Foto: Textielfabriek in Maleisië – Free Malaysia Today
Is de brand van tweedehandskleding op de textielmarkt in Ghana op 30 januari de wake-upcall die de kledingindustrie nodig heeft? Terwijl de vlammen de impact van ongecontroleerd textielafval tonen, blijft de Europese kledingindustrie een van de grootste vervuilers. Na voedsel, huisvestiging en mobiliteit heeft Europese consumptie van textiel de meeste impact op het milieu en klimaatverandering.
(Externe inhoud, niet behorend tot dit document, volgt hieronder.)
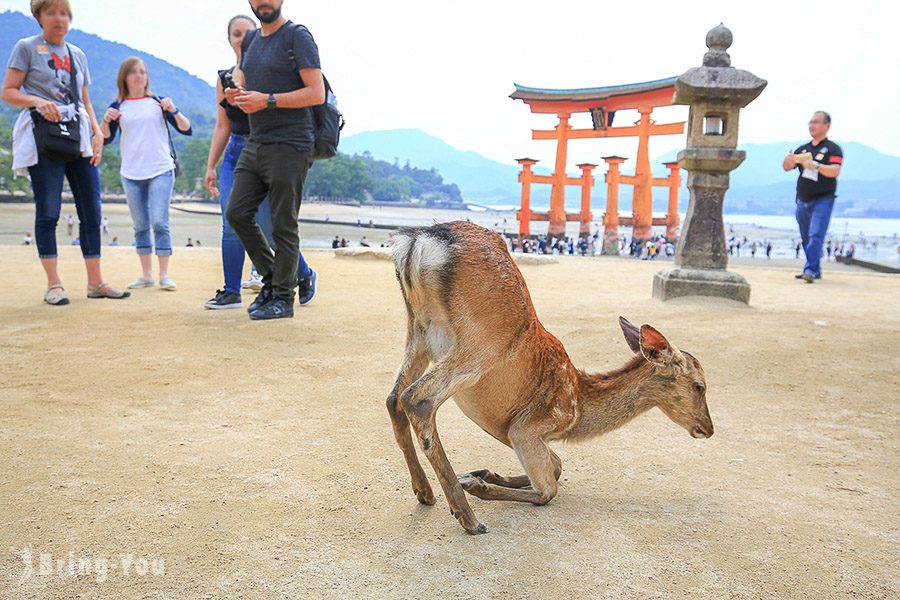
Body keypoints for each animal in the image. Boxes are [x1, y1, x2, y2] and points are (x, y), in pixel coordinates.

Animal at [384, 221, 712, 536]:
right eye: (700, 386)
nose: (708, 428)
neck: (578, 409)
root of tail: (419, 241)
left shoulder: (511, 431)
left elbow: (557, 465)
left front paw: (483, 474)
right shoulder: (526, 428)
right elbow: (549, 488)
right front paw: (476, 482)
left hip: (420, 332)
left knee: (393, 397)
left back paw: (425, 492)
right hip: (481, 345)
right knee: (417, 397)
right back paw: (468, 517)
Daarnaast behoort de kledingindustrie tot de top drie sectoren die het meeste druk uitoefenen op water- en landgebruik en staat de sector in de top vijf voor grondstoffengebruik en broeikasgasemissies.
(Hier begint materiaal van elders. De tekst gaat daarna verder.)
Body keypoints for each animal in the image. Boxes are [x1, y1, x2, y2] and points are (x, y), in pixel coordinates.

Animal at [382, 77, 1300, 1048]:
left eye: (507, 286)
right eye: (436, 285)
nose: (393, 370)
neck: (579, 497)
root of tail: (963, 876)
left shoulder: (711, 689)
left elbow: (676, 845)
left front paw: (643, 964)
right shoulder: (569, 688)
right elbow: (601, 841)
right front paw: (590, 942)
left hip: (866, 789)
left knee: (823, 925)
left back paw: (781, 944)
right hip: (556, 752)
De schadelijke gevolgen van kledingproductie blijven in Europa vaak onzichtbaar, maar zijn elders in de wereld dagelijks voelbaar. Katoenteelt put enorme hoeveelheden water en landbouwgrond in het mondiale zuiden uit. De productiefabrieken gebruiken giftige chemicaliën die water en rivieren vervuilen en daarmee microplastics verspreiden. En ook onze afgedankte kleding komt voornamelijk terecht op afvalbergen in het mondiale zuiden.
Onder de vorige Europese Commissie werden initiatieven gestart voor een duurzame en eerlijke transitie in de textielindustrie, zoals de Green Deal, de strategie Duurzaam en Circulair Textiel en de Corporate Sustainability Due Diligence Directive (CSDDD). Maar een jaar na de invoering van CSDDD groeit de druk om duurzaamheidseisen af te zwakken. De vragen rijzen. Zal de EU groene beloftes inwisselen voor economische en geopolitieke belangen? Wat betekent dit voor miljoenen textielarbeiders in het mondiale zuiden?
Duurzaamheidseisen onder vuur: heropening CSDDD
Met de invoering van de CSDDD afgelopen zomer en de strategie Duurzaam en Circulair Textiel lijkt de Europese Commissie zich in te zetten voor een eerlijke en transparante keten. Bedrijven moeten actief mensenrechtenschendingen en milieuschade in hun ketens voorkomen en aanpakken. Wat betreft de textielindustrie bieden deze initiatieven de mogelijkheid om de impact van fast fashion-bedrijven, zoals Shein en Temu, aan te pakken en te stoppen met bijdragen aan de uitbuiting van arbeiders en milieuschade. Hoewel dit een belangrijke stap vooruit is, is de reikwijdte beperkt: de wet geldt alleen voor grote bedrijven met minstens 1000 werknemers en een jaaromzet van minstens 450 miljoen euro.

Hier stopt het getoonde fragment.